__TO BE DONE__
1. List every line in the rows below that contains the string "italic", copying each line in full. Case counts.
2. Pick up the weekly newsletter passage below after its final sentence and continue writing it in the same voice.
# start of EXTRACTED TEXT
Just kidding, I am coming at you all from San Francisco, relatively speaking I somewhat wish I was coming to you live from Miami where the tech enthused venture-backed founders, builders, and investors all seem to have made an annual early December destination where it currently sits at 80 degrees.
But I am happily coming to you from my home after my first work week of being a single parent as the wifey spent the week in Vegas at AWS re:Invent with 55,000 others.
This week, the first of December is filled with my musings on being a solo parent for the week and the fact that I need a whole book to deal with the balance of working, parenting, and being a husband.
Additionally this week I cover:
My thoughts on a college basketball empire that has been quietly built in Richmond, Virginia
My thoughts on the NBA opening up investments in teams from pension and sovereign wealth funds will continue to put pressure on their league to be less “woke”
The venture tech media wars loses a key player while another rises to the top and expands beyond just the technology news vertical
Let’s dive in.
Quote of the Week:
“The amateur believes he must first overcome his fear; then he can do his work. The professional knows that fear can never be overcome.” - Steven Pressfield, The War of Art
I recently re-read The Art of War and stumbled on a Joe Rogan episode 1901 where he interviewed Pressfield. The book is a key resource for anyone but specifically creators, writers, and people who make things for a living.
Chart of the Week:
Tweet of the Week:
Sahil Bloom has become a Twitter influencer and this week he gave his parenting advice in a thread. It was timely to see his perspective and while I have my own that maybe I’ll share at a later time there were some insightful points he highlighted and an exceptionally long twitter thread linked above.
# end of EXTRACTED TEXT
# start of SUPPLIED ENTRIES
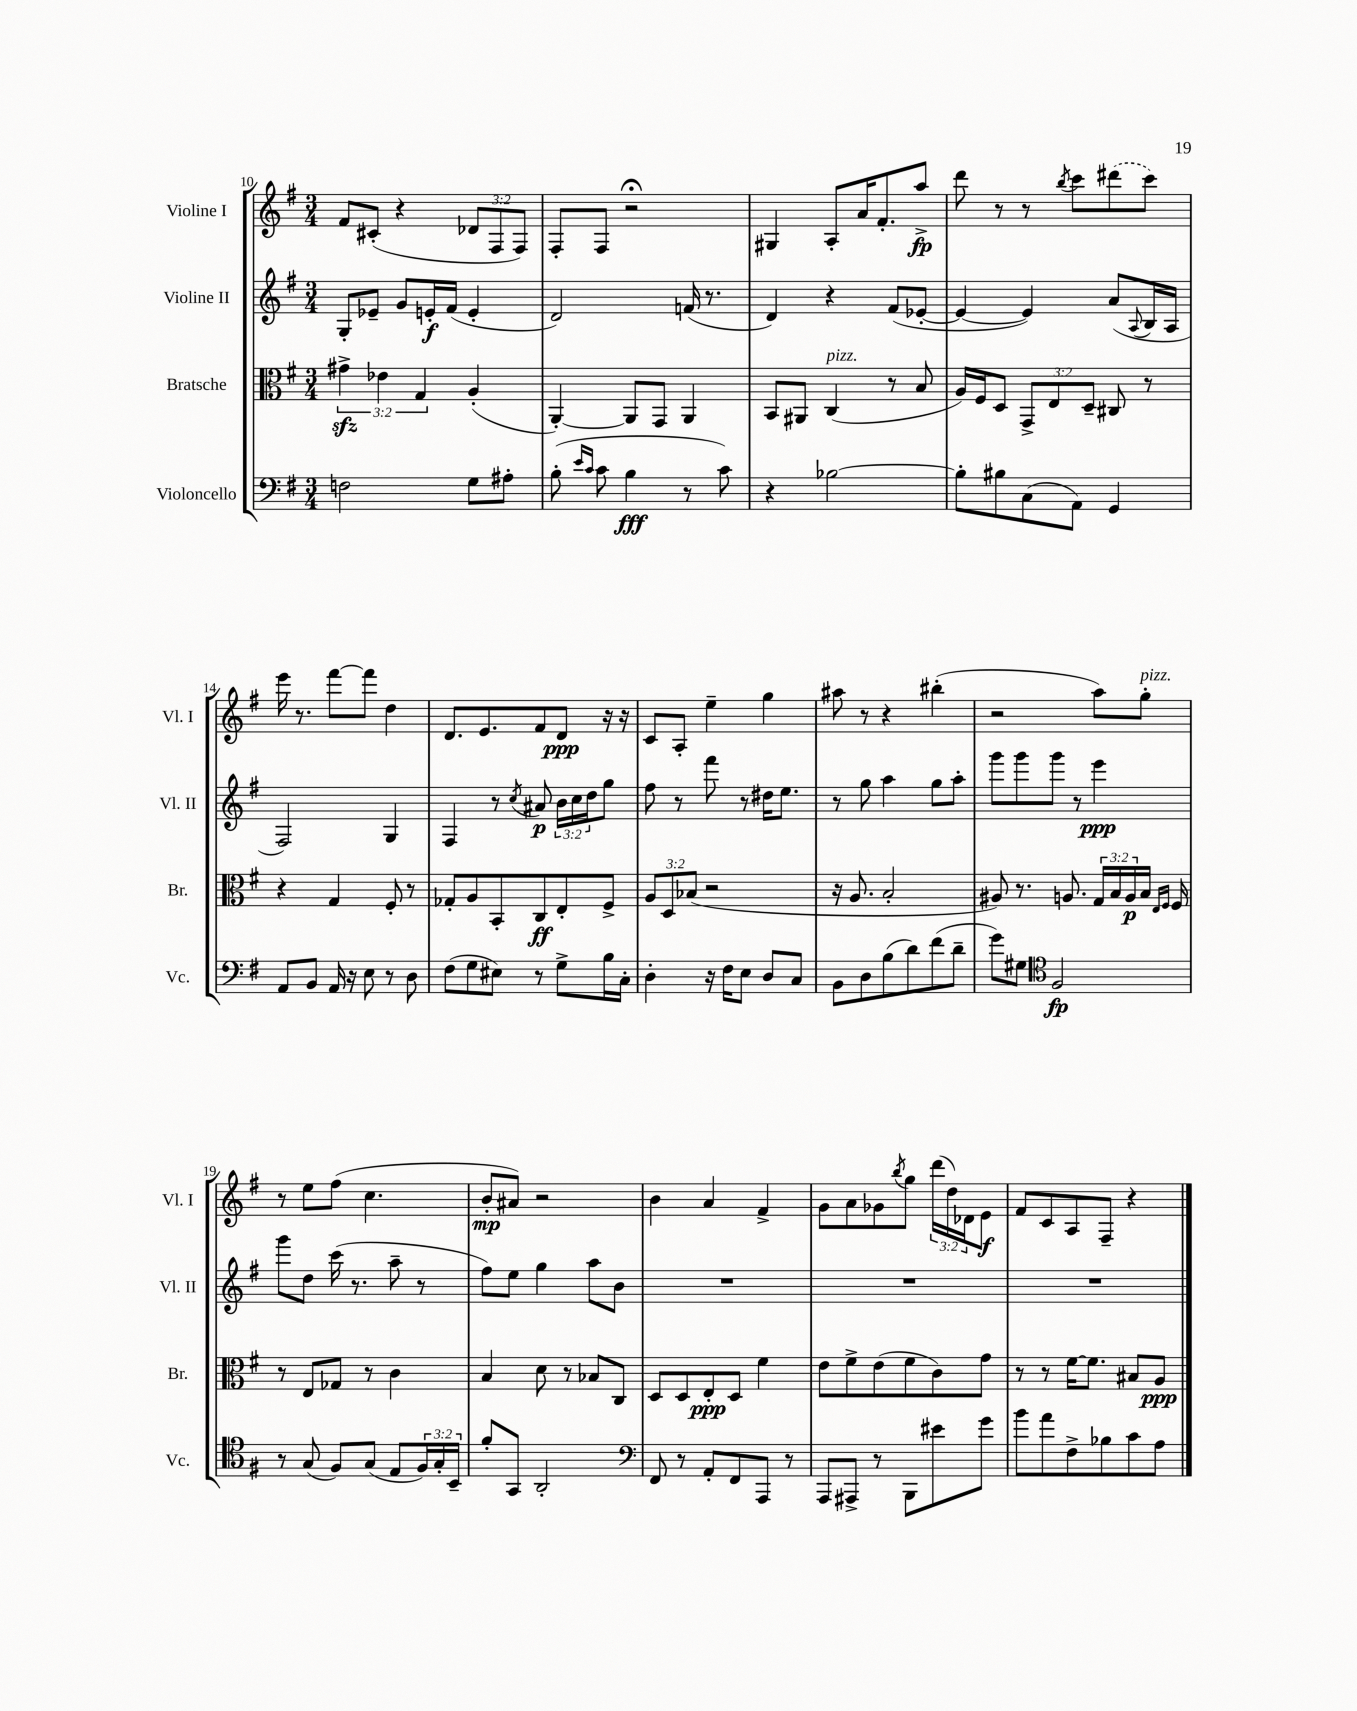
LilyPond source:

<<
\new StaffGroup <<
\new Staff = "s0" \with { instrumentName = "Violine I" shortInstrumentName = "Vl. I" } {
    \clef treble \key g \major \numericTimeSignature \time 3/4 \override Staff.TupletNumber.text = #tuplet-number::calc-fraction-text
    fis'8 cis'8-.( r4 \tuplet 3/2 { des'8 fis8 fis8) } |
    fis8-. fis8 r2\fermata |
    gis4 a8-. a'16 fis'8.-. a''8->\fp |
    d'''8 r8 r8 \acciaccatura { b''8 } c'''8 \once \slurDashed dis'''8( c'''8) |
    e'''16 r8. fis'''8~ fis'''8 d''4 |
    d'8. e'8. fis'8 d'8\ppp r16 r16 |
    c'8 a8-. e''4-- g''4 |
    ais''8 r8 r4 bis''4-.( |
    r2 a''8) g''8-.^\markup { \italic "pizz." } |
    r8 e''8 fis''8( c''4. |
    b'8-.\mp ais'8) r2 |
    b'4 a'4 fis'4-> |
    g'8 a'8 ges'8 \acciaccatura { b''8 } g''8 \tuplet 3/2 { d'''16( d''16) des'16 } e'8\f |
    fis'8 c'8 a8 fis8-- r4 \bar "|." |
}
\new Staff = "s1" \with { instrumentName = "Violine II" shortInstrumentName = "Vl. II" } {
    \clef treble \key g \major \numericTimeSignature \time 3/4 \override Staff.TupletNumber.text = #tuplet-number::calc-fraction-text
    g8-. ees'8-- g'8 e'16-.\f fis'16( e'4-. |
    d'2) f'16( r8. |
    d'4) r4 fis'8( ees'8~-. |
    ees'4~ ees'4) a'8( \appoggiatura { a8 } b16 a16 |
    fis2) g4 |
    fis4 r8 \acciaccatura { c''8 } ais'8\p \tuplet 3/2 { b'16 c''16 d''16 } g''8 |
    fis''8 r8 fis'''8 r8 dis''16 e''8. |
    r8 g''8 a''4 g''8 a''8-. |
    g'''8 g'''8 g'''8 r8 e'''4\ppp |
    g'''8 d''8 c'''16( r8. a''8-- r8 |
    fis''8) e''8 g''4 a''8 b'8 |
    R2. |
    R2. |
    R2. \bar "|." |
}
\new Staff = "s2" \with { instrumentName = "Bratsche" shortInstrumentName = "Br." } {
    \clef alto \key g \major \numericTimeSignature \time 3/4 \override Staff.TupletNumber.text = #tuplet-number::calc-fraction-text
    \tuplet 3/2 { gis'4->\sfz ees'4 g4 } a4-.( |
    a,4~-.) a,8 g,8 a,4 |
    b,8 ais,8 c4^\markup { \italic "pizz." }( r8 b8 |
    a16) fis16 d8 \tuplet 3/2 { g,8-> e8 d8-- } cis8 r8 |
    r4 g4 fis8-. r8 |
    ges8-. a8 b,8-. c8\ff e8-. fis8-> |
    \tuplet 3/2 { a8 d8 bes8( } r2 |
    r16 a8. b2-. |
    ais8) r8. a8. \tuplet 3/2 { g16 b16 a16\p } b16 \grace { e16 fis16 } fis16 |
    r8 e8 ges8 r8 c'4 |
    b4 d'8 r8 bes8 c8 |
    d8 d8 e8-.\ppp d8 fis'4 |
    e'8 fis'8-> e'8( fis'8 c'8) g'8 |
    r8 r8 fis'16~ fis'8. bis8 a8\ppp \bar "|." |
}
\new Staff = "s3" \with { instrumentName = "Violoncello" shortInstrumentName = "Vc." } {
    \clef bass \key g \major \numericTimeSignature \time 3/4 \override Staff.TupletNumber.text = #tuplet-number::calc-fraction-text
    f2 g8 ais8-. |
    b8-.( \grace { e'16 c'16 } c'8 b4\fff r8 c'8) |
    r4 bes2~ |
    bes8-. bis8 c8( a,8) g,4 |
    a,8 b,8 a,16 r16 e8 r8 d8 |
    fis8( g8 eis8) r8 g8-> b16 c16-. |
    d4-. r16 fis16 e8 d8 c8 |
    b,8 d8 b8( d'8) fis'8( d'8-- |
    g'8) gis8 \clef tenor fis2\fp |
    r8 g8( fis8) g8( e8 \tuplet 3/2 { fis16) g16-. b,16-- } |
    fis'8-. g,8 a,2-. |
    \clef bass fis,8 r8 a,8-. fis,8 a,,8 r8 |
    a,,8 ais,,8-> r8 b,,8 eis'8 g'8 |
    b'8 a'8 fis8-> bes8 c'8 a8 \bar "|." |
}
>>
>>
\layout { \context { \Score currentBarNumber = #10 } }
# end of SUPPLIED ENTRIES
__ANSWERS FOR THE TASKS__
1.
    r2 a''8) g''8-.^\markup { \italic "pizz." } |
    b,8 ais,8 c4^\markup { \italic "pizz." }( r8 b8 |

2.
Solo parenting
I got a full dose of being a solo parent this week as my wife took her first work trip since we welcomed our son Cain to the world back in March. While I did have anxiety a bit I felt I faired well. Cain and I are ok, and Whitney got back on Friday to a fairly clean home. A timely book I picked up this week became even more interesting holding down the house for the week without my better half.
I heard about Work, Parent, Thrive by Yael Schonbrun after listening to an episode of Cal Newport’s podcast. This book is a research-driven read on how to combat being a parent while still operating at a high level professionally. Running a venture-backed technology startup, particularly in these times, requires mostly 12-16 hours work days. Raising a kid is a full-time job in-itself and this book dives deep into 12 key ways to ditch the guilt, manage the overwhelm, and grow the connection with your spouse and kids. I am excited about it and hope to finish it this month and report back here with my learnings. I feel that founders having kids is a very taboo topic where people are never really prepared for the sticker shock from all angles with having a kiddo.
The most difficult part of solo parenthood for me was a lack of sleep. My son has likely slept through an entire night twice. We were not fortunate enough to have one of those kids that just sleeps well right out of the gate. Also, as first-time parents we did not execute sleep training as candidly we should have played more offense and been more aggressive. This leads to our current dilemma which compounds when one of us is traveling, our son wakes up 1-2 times a night between 11pm to 5am randomly. This weighs heavily on the brain which was top of mind for me because I read Why We Sleep right before we welcomed Cain.
Virginia Commonwealth is college basketball powerhouse
College basketball is here and one of the benefits for me during basketball season, and sometimes the bane of my wife’s existence is there is pretty much a basketball game on from 4 pm to 11 pm pacific standard time. This week while perusing Twitter I chimed in on a tweet thread a fellow founder, Tommy Nichols was commenting on about VCU basketball. Tommy is a RVA guy who went to UVA but likely supports VCU. While I am a JMU alumni and was a four-year basketball reserve I will always whole-heartedly hate the VCU Rams. They were in our conference back then so we played them twice a year and sometimes in the conference tournament.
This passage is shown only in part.